The investigative agency has sharply criticized the Trump administration for scrapping a proposed regulation aimed at preventing such fatigue-related events.
NTSB investigators found that the engineers of a New Jersey Transit train that crashed into the Hoboken terminal on Sept. 29, 2016, and a Long Island Rail Road train that crashed at the Atlantic Terminal in Brooklyn on Jan. 4, 2017, suffered from undiagnosed obstructive sleep apnea, a condition that disrupts sleep repeatedly through the night and has been shown to cause daytime drowsiness.
The NTSB says the common sleep disorder is likely what caused the train operators to nod off as they pulled into the stations.

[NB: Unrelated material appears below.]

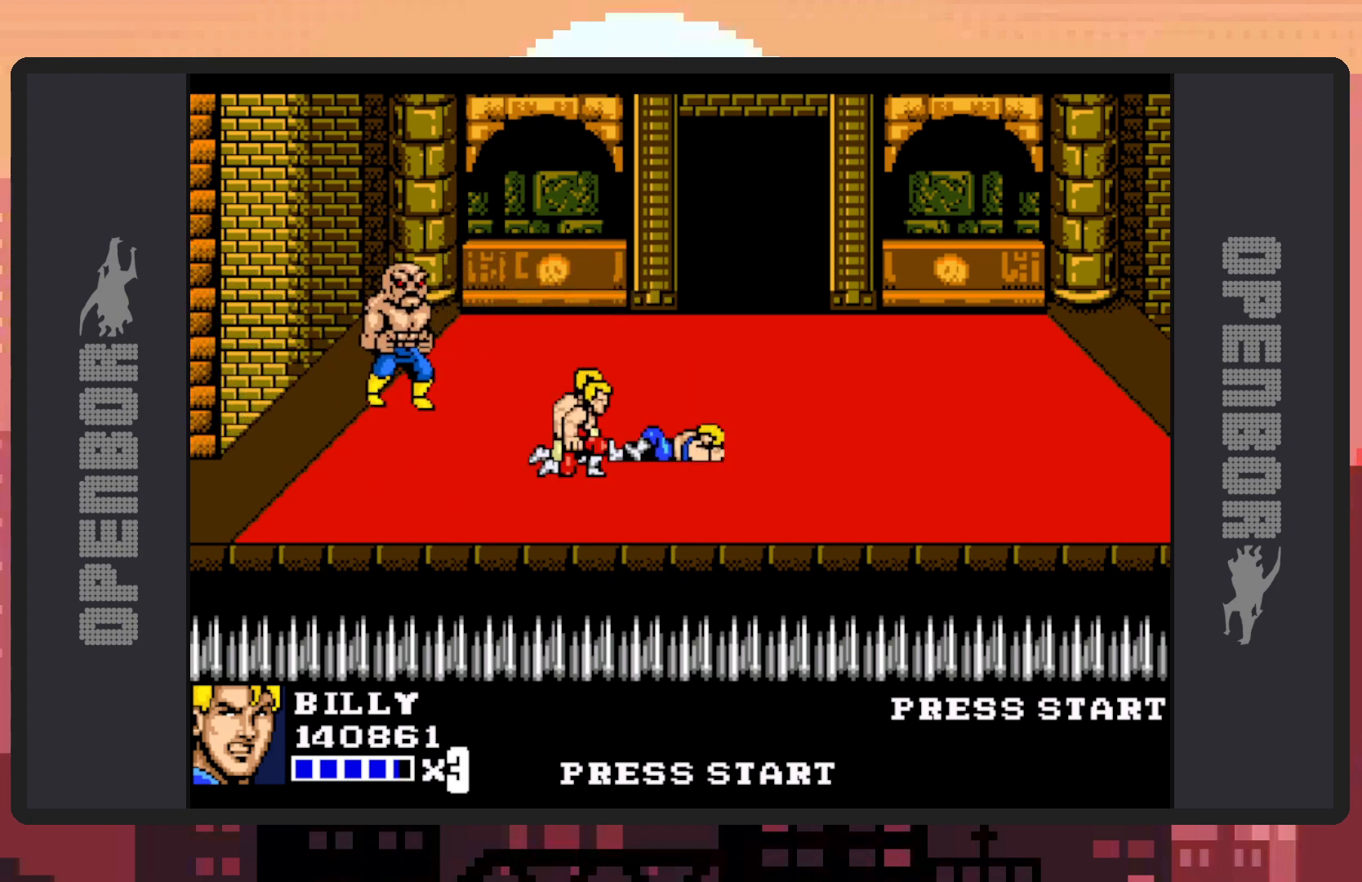
{"buttons": ["DPAD_UP", "DPAD_LEFT"], "events": [[167, "DPAD_UP", "down"], [217, "DPAD_LEFT", "down"]]}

Both trains were going at higher-than-permitted speeds, accelerating as they entered the stations and smashed through bumping posts at the ends of the tracks. In the Hoboken crash, one woman was killed by falling debris on the platform and 110 people were hurt.
In the Brooklyn crash, 108 people were treated for injuries. In both incidents, the engineers of the commuter trains told investigators they could not remember what happened during the final few minutes preceding the crashes.
Severe obstructive sleep apnea has been cited as the cause of several fatigue-related fatal crashes before, both on the rails and on the roads, as we’ve reported.